The board reviewed several donations intended to expand special‑education transition supports and career/technical education resources.
Caitlin Barton, director of special education, described the Practical Assessment Exploration System (PAES), an evidence‑based assessment and lab experience that helps students with post‑secondary transition goals by exposing them to vocational tasks and community‑based work simulations. Barton said the proposed donation would fund a PAES lab at the high school, is equipment based (no staffing required), and the donors estimated funds would sustain the program for about five years.
The Education Foundation also offered four book‑vending machines for elementary schools; administration said those machines have been piloted and principals favor them as an incentive program. The board was told Earl Elementary would be the final elementary to receive one.
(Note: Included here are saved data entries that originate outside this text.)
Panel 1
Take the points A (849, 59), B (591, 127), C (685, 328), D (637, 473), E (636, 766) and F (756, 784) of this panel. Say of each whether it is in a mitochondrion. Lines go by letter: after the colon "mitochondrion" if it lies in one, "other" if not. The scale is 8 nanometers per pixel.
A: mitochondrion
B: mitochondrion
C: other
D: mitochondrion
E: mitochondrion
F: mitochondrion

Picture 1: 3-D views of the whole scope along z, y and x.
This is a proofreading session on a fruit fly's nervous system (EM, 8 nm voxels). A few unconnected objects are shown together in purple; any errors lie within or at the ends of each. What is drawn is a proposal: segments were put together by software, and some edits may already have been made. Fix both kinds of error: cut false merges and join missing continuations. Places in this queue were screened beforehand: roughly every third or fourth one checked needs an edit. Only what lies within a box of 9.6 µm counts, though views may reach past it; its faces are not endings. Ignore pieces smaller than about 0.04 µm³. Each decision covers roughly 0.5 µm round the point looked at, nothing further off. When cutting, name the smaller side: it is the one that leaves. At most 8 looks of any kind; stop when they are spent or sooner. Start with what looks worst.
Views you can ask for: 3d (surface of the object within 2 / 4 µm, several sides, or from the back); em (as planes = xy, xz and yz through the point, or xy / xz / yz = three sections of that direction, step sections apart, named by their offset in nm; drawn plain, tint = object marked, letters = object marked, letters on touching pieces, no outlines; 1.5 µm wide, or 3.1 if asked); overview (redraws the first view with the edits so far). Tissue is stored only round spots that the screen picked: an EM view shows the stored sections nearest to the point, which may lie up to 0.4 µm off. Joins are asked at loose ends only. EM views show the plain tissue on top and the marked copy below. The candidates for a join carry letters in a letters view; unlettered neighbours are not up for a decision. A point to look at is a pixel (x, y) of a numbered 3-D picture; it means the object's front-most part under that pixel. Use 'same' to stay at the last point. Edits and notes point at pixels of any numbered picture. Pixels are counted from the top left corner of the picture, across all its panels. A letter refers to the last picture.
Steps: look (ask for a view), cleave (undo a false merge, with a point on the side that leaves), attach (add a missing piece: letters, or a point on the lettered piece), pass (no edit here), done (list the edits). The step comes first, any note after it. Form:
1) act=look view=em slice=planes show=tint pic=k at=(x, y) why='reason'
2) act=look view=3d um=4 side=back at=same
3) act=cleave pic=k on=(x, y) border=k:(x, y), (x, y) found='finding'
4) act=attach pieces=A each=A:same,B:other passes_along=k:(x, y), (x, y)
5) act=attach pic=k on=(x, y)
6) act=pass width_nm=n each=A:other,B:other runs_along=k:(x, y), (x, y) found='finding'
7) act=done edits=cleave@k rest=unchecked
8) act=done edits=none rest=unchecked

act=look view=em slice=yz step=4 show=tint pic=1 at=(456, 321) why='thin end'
Tech‑ed teacher Andrew Shoaf presented a separate donation of equipment for the design & build pathway, including a Scotchman DO70 ironworker (donated cost about $38,000 plus $4,000 of materials). He explained the machine processes structural steel used in student projects and highlighted that the model is dual‑operator and U.S. manufactured. Shoaf said the donation would support student exposure to industry‑standard tools; the board said it would consider the donation at the next legislative meeting and noted donated equipment becomes district property with ongoing maintenance responsibilities.
Administration noted donors may expect multi‑year commitments for program continuation and that acceptance carries future maintenance and replacement duties that the district would budget for if the board approves the donations.